_Brief_
Update the stretch from "Moreover, ATI and" through "on one chip." in the commentary on ATI and NVIDIA below, replacing "R&D" with "research and development".

_Given text_
....
Moreover, ATI and NVIDIA spend roughly the same amount on R&D, but ATI seems to have less to show for it in the desktop and workstation spaces. NVIDIA continues to lead in multi-GPU innovation, physics processing, professional multi-monitor support, and HDV and HDTV handling. On the other hand, Microsoft spent two years subsidizing ATI's work on a new graphics engine for the Xbox 360, none of which has shown up in desktop products yet, and beyond that comes speculation about blending CPUs with GPUs on one chip.

While I tend to roll my eyes at a lot of Inquirer stories, one in particular (www.theinquirer.net/default.aspx?article=33219) makes an interesting case for how future CPUs following the Niagara "mini-core" model from Sun, in which many small, dumbed-down cores far exceed the work of one large one, will soon envelope and leave in the dust the processing load handled by the GPU. Intel is already well along in its mini-core research, and AMD without ATI doesn't have a prayer of catching the mini-core with graphics boat. Intel, of course, has a mounting bed of experience with embedded graphics, and you can bet this will become a hot focus for the company going forward. Meanwhile, we have NVIDIA preparing for this scenario...how? Good question. Fortunately, it's one the channel won't have to worry about for two or three years.
....
_Records supplied_
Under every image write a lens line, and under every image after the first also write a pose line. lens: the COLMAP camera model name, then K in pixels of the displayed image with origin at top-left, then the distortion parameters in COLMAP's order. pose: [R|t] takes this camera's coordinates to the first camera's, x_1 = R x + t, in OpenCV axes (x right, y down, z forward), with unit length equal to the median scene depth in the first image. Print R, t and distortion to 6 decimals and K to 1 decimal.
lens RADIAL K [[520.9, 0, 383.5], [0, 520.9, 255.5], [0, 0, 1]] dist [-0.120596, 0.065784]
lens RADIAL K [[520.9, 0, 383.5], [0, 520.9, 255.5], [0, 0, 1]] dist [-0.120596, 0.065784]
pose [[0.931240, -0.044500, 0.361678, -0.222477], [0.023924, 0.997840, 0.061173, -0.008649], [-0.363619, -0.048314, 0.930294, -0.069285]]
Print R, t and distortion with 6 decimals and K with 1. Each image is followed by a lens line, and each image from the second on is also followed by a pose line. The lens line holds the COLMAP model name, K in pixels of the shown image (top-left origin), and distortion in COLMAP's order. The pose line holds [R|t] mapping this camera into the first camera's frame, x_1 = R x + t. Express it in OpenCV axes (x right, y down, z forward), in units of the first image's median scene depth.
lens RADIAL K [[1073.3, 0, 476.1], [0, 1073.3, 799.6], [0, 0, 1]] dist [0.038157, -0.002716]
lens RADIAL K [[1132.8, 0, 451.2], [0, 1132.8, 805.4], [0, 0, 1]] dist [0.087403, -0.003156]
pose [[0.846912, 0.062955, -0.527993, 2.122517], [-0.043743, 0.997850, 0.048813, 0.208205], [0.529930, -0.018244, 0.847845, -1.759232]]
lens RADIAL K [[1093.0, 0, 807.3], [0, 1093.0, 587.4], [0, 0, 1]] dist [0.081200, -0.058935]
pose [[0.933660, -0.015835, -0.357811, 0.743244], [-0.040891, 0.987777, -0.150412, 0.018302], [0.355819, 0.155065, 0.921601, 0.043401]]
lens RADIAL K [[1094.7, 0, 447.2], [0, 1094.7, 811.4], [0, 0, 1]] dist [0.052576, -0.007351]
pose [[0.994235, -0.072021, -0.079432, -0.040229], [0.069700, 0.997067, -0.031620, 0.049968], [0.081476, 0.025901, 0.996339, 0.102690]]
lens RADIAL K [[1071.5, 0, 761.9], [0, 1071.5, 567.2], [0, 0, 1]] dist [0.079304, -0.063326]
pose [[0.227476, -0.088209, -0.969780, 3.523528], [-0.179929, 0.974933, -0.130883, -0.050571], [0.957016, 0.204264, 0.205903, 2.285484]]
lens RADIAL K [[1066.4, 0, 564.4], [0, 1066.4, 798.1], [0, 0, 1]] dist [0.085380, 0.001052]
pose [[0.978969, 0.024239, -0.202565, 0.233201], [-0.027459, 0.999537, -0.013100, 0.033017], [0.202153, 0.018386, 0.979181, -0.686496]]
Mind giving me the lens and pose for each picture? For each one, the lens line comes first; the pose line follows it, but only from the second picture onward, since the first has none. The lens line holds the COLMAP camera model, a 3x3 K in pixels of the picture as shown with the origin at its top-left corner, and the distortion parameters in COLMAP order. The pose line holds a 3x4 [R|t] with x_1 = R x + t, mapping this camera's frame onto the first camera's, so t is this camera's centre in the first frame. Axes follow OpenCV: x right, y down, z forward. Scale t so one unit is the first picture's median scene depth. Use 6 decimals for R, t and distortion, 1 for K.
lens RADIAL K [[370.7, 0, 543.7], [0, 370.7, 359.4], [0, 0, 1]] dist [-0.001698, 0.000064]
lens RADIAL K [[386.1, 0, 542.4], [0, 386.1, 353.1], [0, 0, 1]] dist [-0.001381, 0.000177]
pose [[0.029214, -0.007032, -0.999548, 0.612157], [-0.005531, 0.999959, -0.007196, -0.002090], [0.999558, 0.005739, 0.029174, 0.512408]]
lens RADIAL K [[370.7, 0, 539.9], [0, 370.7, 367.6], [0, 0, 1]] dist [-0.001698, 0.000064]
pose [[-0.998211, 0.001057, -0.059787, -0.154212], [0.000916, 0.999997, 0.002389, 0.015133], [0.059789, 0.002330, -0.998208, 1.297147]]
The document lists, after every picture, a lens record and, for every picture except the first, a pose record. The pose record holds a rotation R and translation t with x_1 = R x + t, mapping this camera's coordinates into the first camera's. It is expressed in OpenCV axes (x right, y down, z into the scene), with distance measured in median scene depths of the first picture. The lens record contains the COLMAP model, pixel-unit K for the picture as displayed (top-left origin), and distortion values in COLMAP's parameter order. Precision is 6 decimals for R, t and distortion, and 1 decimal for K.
....
_Exercise response_
Moreover, ATI and NVIDIA spend roughly the same amount on research and development, but ATI seems to have less to show for it in the desktop and workstation spaces. NVIDIA continues to lead in multi-GPU innovation, physics processing, professional multi-monitor support, and HDV and HDTV handling. On the other hand, Microsoft spent two years subsidizing ATI's work on a new graphics engine for the Xbox 360, none of which has shown up in desktop products yet, and beyond that comes speculation about blending CPUs with GPUs on one chip.